Ohio Court of Appeals, 2002

In Re Contempt of Davis, Unpublished Decision (4-25-2002)

In Re Contempt of Davis, Unpublished Decision (4-25-2002)
Ohio Court of Appeals · Decided April 25, 2002 · <italic>GWIN, P.J</italic>.

In Re Contempt of Davis, Unpublished Decision (4-25-2002)

Opinion of the Court

OPINION
Attorney Bernard R. Davis appeals a judgment of the Court of Common Pleas of Richland County, Ohio, which found him in direct contempt and ordered him to pay $50.00 as a sanction to the Richland County Clerk of Courts. Appellant assigns two errors to the trial court:

ASSIGNMENTS OF ERROR

ASSIGNMENT OF ERROR NO. 1

THE TRIAL COURT ABUSED ITS DISCRETION BY SUMMARILY DECLARING APPELLANT IN CONTEMPT AND IMPOSING A FINE AS PUNISHMENT.

ASSIGNMENT OF ERROR NO. 2

APPELLANT WAS DEPRIVED OF DUE PROCESS OF LAW BY SUMMARY PUNISHMENT FOR CONTEMPT.

I
The trial court's judgment entry of September 20, 2001, states Attorney Davis appeared for a scheduled pre-trial in inappropriate attire. Attorney Davis was wearing a T-shirt, Bermuda shorts and tennis shoes, which the court found unacceptable. The judgment entry finds Attorney Davis had earlier informed the court he would wear whatever he pleases and that he would not be told how to dress. The judgment entry states Davis was forewarned by the court of the consequences of inappropriate attire.

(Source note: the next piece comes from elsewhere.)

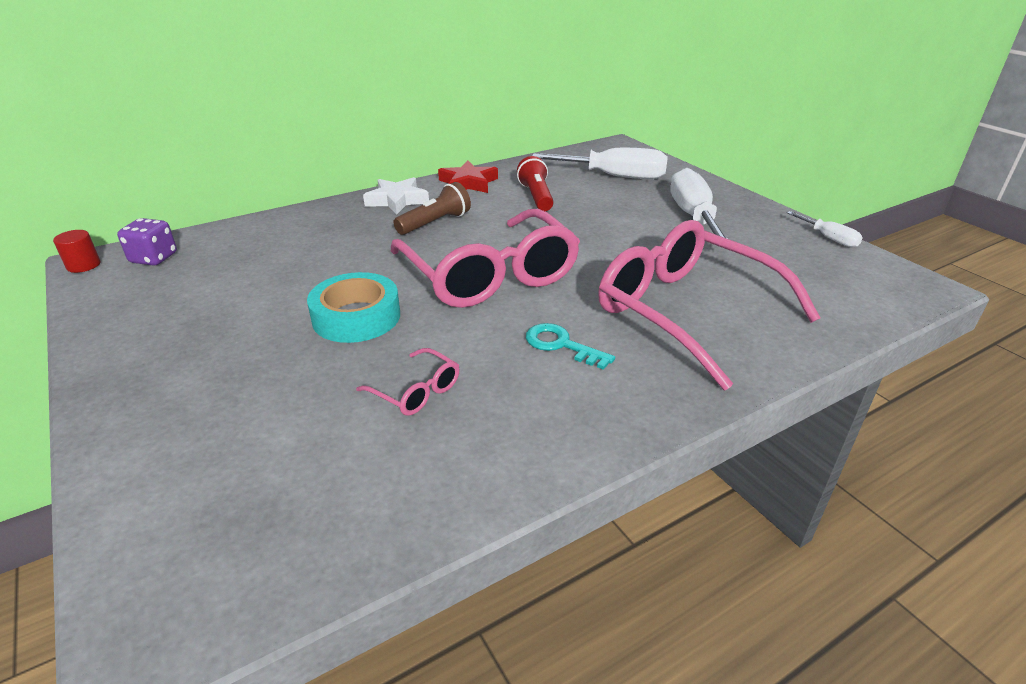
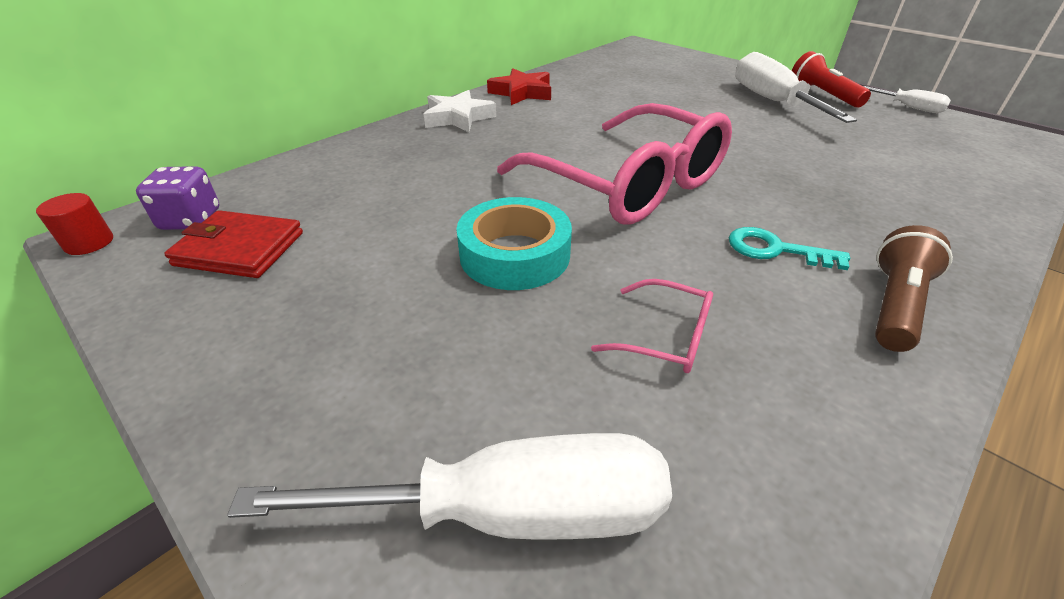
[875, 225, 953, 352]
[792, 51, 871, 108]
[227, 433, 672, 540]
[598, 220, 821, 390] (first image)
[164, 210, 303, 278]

App.R. 9 (C) states in pertinent part:

(C) Statement of the evidence or proceedings when no report was made or when the transcript is unavailable.

If no report of the evidence or proceedings at a hearing or trial was made, or if a transcript is unavailable, the appellant may prepare a statement of the evidence or proceedings from the best available means, including the appellant's recollection. The statement shall be served on the appellee no later than twenty days prior to the time for transmission of the record pursuant to App.R. 10, who may serve objections or propose amendments to the statement within ten days after service. The statement and any objections or proposed amendments shall be forthwith submitted to the trial court for settlement and approval. The trial court shall act prior to the time for transmission of the record pursuant to App.R. 10, and, as settled and approved, the statement shall be included by the clerk of the trial court in the record on appeal.

Prior to oral argument, this court ordinarily reviews only the appellate briefs and the judgment entry from which the appeal is taken. At the oral argument herein, the court was first made aware of a statement of the evidence made pursuant to App.R. 9 (C). The document contains numerous facts which, arguably, would require us to sustain appellant's assignments of error, and reverse the trial court's judgment.

Unfortunately, the statement of the evidence is not properly before us. Although there is a certificate of service indicating the statement of the evidence was hand delivered to the court, there is no indication on the docket or on the document that the court reviewed, amended, or approved the document.

In the case of State v. Bell (1992), 78 Ohio App.3d 782, the Court of Appeals for the Fourth District reviewed a State's appeal from a criminal ruling, wherein the prosecutor submitted a statement of proceedings to counsel for defendant, counsel for defendant filed objections, but the court did not settle and approve the record for transmission. The court of appeals concluded the State had failed to meet its burden of showing error by reference to matters in the record, Bell at 782-783, citations deleted.

Where there is no transcript or App.R. 9 (C) statement properly before us, this court cannot review factual allegations not otherwise in the record. We find we are limited to the judgment entry of September 20, 2001.

We have reviewed the judgment, and we find it supports the trial court's ruling. Accordingly, the first assignment of error is overruled.

II
In his second assignment of error, appellant urges he was deprived of the due process of law by the summary punishment for contempt. Appellant argues the incident giving rise to this action occurred in chambers, rather than court, and no clients were present.

As stated supra, we are limited to the judgment entry on appeal, and the judgment entry does not state where the incident occurred. We find we must accord the court the presumption of regularity in the absence of demonstrated error.

The second assignment of error is overruled.

For the foregoing reasons, the judgment of the Court of Common Pleas of Richland County, Ohio, is affirmed.

By GWIN, P.J., WISE, J., and EDWARDS, J., concur

JUDGMENT ENTRY
For the reasons stated in the Memorandum-Opinion on file, the judgment of the Court of Common Pleas of Richland County, Ohio, is affirmed. Costs to appellant.